Summary Bullets:
- Synthetic DNA is seen as a solution to the challenge of how to store rising volumes of digital data generated by smartphones, tablets, and Internet-connected sensors.
- Innovations by U.S.-based startup Catalog promise to speed up and reduce the cost of encoding digital data for DNA storage, potentially benefitting commercial adoption.
U.S.-based startup Catalog recently revealed that it had successfully stored all 16 gigabytes of Wikipedia’s English-language text on tiny DNA strands within a laboratory vial, in the latest demonstration of the power and potential of synthetic DNA as a medium for storing digital data. The accomplishment marks a new record for the amount of digital information to be stored on DNA. Catalog used prefabricated synthetic DNA strands to store the Wikipedia data, along with a DNA writing machine, which currently writes data at a rate of 4 megabits per second, but which Catalog wants to make at least a thousand times faster.
Catalog is one of a growing number of technology companies (along with Microsoft, Intel, IBM, and Samsung) that see synthetic DNA as a potential solution to the challenge of how to store rising volumes of digital data generated by smartphones, tablets, and Internet-connected sensors. According to Cisco, the world will generate some 4.8 zettabytes of digital data by 2022, up from 1.5 zettabytes in 2017. The growing volume of data will challenge existing storage technologies such as magnetic tape, disk drives, and flash memory to keep pace with the rapidly expanding storage requirement. The attractions and benefits of DNA as a medium for digital data storage include its longevity; DNA lasts 1,000 times longer than silicon. In addition, DNA offers higher levels of storage density, with a single cubic millimeter of DNA able to hold a quintillion bytes of data.

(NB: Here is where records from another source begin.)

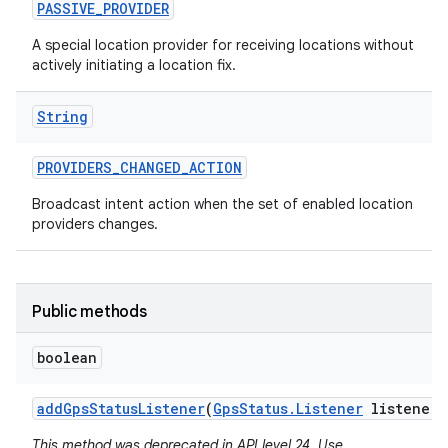
PASSIVE
_
PROVIDER
A special location provider for receiving locations without
actively initiating a location fix.
String
PROVIDERS
_
CHANGED
_
ACTION
Broadcast intent action when the set of enabled location
providers changes.
Public methods
boolean
add
Gps
Status
Listener
(
Gps
Status
.
Listener
listener)
This method was deprecated in API level 24. Use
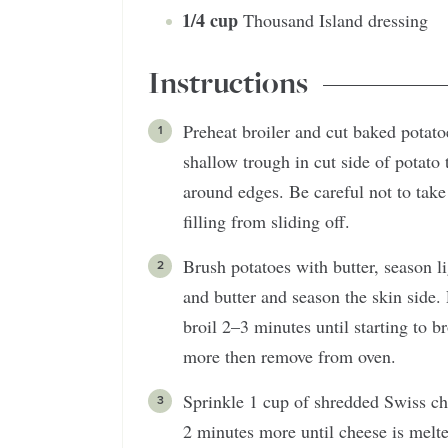
1/4
cup
Thousand Island dressing
Instructions
Preheat broiler and cut baked potat
shallow trough in cut side of potato t
around edges. Be careful not to take
filling from sliding off.
Brush potatoes with butter, season l
and butter and season the skin side.
broil 2–3 minutes until starting to 
more then remove from oven.
Sprinkle 1 cup of shredded Swiss ch
2 minutes more until cheese is melt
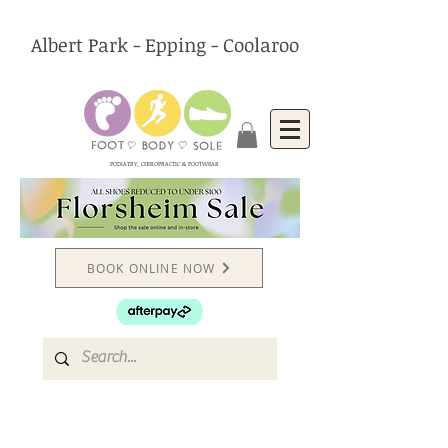
Albert Park - Epping - Coolaroo
PODIATRY, CHIROPRACTIC & FOOTWEAR
BOOK ONLINE NOW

DNA data storage works by taking digital content that is typically stored using a binary code of zeros and ones and converting it into the genetic code of As, Cs, Gs, and Ts that make up DNA’s chemical building blocks. The converted DNA code is then used to create synthetic strands of DNA, which can be put into cold storage. When needed, the DNA strands can be removed from cold storage and their information decoded using a DNA sequencing machine. The DNA sequence is then translated back into binary format.
However, existing DNA data storage techniques face challenges that include the prohibitively high cost of the DNA sequencing technology and the slow speed at which digital data is converted to DNA and the filed DNA code sequenced and decoded back into digital format. Catalog is addressing these challenges with a method that it claims is faster and cheaper than existing synthesis approaches. First, Catalog separates the process of synthesizing DNA molecules from that of encoding the digital data. Second, Catalog relies on a relatively small pool of pre-synthesized DNA molecules – fewer than 200 – that can be combined in an exponential number of ways. The approach requires less DNA synthesis, speeding up and reducing the overall cost of encoding data for storage.
Last year, Catalog announced that it had raised US$9 million from investors to help commercialize its DNA sequencing and storage technology. And although it has said little about who it expects will use the technology, Catalog is currently in discussions with government agencies, major international science projects, oil and gas firms, and businesses from media and entertainment, finance, and other industries, with a view to lining up pilot agreements.